# balanced equation for the reactions of..?

aminoethanoic acid with dilute sulphuric acid

and

aminoethanoic acid with nitrous acid

Relevance

you can tell which of the compounds is going to have to keep the proton and which one is going to have to take in a proton by observing their Ka values ([H+][A-]/[HA]). Those with larger Ka values want to give away their protons ( and stay as A- )while those compounds with smaller Ka values will want to keep their protons (and stay as HA).

aminoethanoic acid has a Ka of 10^(-2.35)

sulfuric acid has a Ka of 10^10

nitrous acid has a Ka of 10^(-3.3)

as you can see, sulfuric acid really doesnt want those protons while nitrous acid really wants them. aminoethanoic acid is somewhere in between. Now for the equations.

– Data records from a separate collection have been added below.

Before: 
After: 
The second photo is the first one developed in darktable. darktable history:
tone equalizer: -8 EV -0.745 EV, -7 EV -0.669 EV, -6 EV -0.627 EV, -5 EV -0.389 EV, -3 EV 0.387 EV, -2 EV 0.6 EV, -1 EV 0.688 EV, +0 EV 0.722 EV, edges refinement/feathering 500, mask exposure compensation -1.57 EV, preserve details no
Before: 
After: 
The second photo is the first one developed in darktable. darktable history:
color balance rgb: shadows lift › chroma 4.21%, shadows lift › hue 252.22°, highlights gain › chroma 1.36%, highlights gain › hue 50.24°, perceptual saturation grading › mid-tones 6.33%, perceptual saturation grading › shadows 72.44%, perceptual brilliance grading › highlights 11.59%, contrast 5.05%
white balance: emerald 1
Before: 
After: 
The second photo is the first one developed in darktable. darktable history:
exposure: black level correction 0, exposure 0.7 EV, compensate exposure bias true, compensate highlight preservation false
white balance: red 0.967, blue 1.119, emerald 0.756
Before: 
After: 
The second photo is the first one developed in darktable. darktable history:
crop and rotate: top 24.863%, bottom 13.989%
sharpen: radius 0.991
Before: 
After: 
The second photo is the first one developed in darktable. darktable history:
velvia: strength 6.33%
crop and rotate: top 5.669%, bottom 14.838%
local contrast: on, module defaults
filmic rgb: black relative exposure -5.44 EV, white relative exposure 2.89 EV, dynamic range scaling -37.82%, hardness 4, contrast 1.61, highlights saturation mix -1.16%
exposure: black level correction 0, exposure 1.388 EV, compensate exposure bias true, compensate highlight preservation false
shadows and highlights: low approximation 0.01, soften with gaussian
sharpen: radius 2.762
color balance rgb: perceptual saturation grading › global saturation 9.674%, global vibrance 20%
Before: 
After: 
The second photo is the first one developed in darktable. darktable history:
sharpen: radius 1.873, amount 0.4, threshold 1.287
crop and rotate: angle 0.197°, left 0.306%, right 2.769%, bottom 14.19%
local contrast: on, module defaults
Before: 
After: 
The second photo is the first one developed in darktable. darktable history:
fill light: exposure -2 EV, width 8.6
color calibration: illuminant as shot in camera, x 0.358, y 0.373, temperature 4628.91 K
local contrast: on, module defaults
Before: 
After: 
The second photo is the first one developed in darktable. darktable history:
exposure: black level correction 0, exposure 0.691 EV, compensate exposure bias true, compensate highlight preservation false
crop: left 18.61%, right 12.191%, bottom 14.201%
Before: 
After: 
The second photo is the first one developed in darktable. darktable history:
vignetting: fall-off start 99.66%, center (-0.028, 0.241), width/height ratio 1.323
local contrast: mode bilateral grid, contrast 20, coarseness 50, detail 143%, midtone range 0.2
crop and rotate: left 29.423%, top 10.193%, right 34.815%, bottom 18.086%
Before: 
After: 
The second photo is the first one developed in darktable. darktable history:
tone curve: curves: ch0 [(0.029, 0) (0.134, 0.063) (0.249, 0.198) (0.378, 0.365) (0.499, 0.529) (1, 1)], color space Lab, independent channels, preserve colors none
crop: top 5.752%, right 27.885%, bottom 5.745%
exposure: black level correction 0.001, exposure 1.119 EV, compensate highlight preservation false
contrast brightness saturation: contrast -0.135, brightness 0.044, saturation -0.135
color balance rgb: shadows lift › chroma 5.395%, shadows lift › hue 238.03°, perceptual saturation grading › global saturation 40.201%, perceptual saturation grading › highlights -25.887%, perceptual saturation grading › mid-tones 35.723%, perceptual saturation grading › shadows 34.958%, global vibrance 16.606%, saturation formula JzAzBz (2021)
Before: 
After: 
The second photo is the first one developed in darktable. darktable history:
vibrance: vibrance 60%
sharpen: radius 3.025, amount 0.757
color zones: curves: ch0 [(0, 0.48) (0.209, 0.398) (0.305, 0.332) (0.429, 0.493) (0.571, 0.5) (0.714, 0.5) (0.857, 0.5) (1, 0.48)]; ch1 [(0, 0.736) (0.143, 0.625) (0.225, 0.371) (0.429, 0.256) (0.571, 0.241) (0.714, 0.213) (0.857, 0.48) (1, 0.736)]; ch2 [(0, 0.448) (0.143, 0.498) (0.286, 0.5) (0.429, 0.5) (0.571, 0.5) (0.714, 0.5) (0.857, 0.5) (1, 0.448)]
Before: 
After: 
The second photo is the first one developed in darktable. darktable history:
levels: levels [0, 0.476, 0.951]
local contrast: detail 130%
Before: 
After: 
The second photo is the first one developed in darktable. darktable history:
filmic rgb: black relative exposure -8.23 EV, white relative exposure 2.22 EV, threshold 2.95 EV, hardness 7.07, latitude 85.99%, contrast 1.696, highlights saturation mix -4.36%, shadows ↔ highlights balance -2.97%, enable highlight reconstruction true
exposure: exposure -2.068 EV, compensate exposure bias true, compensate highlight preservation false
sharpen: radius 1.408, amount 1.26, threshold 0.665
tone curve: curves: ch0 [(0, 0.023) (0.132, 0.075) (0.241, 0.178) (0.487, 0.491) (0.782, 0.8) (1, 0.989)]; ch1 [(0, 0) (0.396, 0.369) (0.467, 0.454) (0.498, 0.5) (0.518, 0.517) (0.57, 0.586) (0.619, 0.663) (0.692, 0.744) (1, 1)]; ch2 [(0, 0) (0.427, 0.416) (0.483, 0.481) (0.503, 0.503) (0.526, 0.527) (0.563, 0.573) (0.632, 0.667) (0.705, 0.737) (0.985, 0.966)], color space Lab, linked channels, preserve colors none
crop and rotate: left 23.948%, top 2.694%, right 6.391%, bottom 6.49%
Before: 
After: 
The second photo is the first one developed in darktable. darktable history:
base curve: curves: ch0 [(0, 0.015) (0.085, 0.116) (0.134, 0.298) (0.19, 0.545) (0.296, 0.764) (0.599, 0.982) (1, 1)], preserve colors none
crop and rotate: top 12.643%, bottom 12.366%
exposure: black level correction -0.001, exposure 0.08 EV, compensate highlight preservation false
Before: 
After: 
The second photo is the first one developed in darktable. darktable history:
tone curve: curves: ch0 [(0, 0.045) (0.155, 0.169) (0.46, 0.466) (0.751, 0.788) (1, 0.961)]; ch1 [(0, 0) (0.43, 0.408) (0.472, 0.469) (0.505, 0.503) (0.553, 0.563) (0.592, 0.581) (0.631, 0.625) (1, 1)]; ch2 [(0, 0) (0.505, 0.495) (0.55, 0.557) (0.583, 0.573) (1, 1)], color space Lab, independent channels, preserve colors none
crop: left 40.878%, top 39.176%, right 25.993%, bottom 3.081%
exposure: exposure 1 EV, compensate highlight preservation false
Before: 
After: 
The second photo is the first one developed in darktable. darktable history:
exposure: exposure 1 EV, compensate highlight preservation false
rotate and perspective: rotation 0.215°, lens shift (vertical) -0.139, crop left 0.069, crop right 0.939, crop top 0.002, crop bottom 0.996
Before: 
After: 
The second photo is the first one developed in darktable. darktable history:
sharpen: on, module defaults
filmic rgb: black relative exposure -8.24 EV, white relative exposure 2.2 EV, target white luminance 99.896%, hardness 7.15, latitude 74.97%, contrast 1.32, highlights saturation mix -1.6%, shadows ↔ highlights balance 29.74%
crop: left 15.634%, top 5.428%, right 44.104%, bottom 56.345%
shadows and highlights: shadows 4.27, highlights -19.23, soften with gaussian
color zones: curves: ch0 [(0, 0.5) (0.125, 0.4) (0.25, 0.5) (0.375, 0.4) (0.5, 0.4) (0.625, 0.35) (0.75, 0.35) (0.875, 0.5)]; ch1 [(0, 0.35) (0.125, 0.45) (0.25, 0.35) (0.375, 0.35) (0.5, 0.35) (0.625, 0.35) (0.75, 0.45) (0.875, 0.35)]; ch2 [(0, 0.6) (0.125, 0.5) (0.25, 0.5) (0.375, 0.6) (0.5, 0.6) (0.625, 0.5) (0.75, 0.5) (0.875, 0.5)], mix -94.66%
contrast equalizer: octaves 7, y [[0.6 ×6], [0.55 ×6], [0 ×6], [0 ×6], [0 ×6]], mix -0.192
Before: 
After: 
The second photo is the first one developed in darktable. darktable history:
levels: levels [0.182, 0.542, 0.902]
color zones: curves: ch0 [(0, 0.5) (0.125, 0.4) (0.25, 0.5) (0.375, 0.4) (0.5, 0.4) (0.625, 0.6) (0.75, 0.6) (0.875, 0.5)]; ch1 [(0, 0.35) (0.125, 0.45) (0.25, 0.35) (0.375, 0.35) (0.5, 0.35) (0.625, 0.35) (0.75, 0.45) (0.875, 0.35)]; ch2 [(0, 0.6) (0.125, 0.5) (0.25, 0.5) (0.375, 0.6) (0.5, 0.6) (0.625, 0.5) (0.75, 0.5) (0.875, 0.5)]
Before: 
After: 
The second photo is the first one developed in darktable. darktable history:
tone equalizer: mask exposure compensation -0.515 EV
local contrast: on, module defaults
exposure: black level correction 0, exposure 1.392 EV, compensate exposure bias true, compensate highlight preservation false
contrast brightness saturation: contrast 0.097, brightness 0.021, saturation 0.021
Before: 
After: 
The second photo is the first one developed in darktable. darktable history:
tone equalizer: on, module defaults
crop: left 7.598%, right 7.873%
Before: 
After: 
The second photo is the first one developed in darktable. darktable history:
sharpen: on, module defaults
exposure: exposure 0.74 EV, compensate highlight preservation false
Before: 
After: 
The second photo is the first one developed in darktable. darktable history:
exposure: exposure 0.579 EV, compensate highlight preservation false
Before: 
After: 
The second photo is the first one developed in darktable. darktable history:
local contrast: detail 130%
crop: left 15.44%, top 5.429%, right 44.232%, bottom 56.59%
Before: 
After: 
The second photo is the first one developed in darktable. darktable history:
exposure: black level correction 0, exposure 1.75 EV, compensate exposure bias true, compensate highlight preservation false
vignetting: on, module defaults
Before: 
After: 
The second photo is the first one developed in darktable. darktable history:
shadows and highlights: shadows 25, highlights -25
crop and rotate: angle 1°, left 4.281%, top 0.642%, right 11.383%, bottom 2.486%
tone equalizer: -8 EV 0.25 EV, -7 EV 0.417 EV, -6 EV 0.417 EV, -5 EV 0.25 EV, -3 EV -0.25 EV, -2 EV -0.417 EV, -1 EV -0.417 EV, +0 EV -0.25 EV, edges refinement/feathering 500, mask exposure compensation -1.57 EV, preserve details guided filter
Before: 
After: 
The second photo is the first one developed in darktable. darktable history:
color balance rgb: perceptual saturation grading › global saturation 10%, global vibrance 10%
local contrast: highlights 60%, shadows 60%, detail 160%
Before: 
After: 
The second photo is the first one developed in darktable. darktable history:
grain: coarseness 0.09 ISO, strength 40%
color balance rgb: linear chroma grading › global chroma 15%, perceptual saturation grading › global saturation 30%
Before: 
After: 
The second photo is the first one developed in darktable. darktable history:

since sulfuric acid has a larger Ka than aminoethanoic acid, it looks like aminoethanoic acid will have to take that proton

2C2H5NO2 + H2SO4 -> 2C2H6NO2(+) + SO4(2-)

since aminoethanoic acid has a larger ka than nitrous acid, it looks like nitrous acid will have to take the proton

C2H5NO2 + HNO2 -> C2H4NO2(-) + H2NO2(+)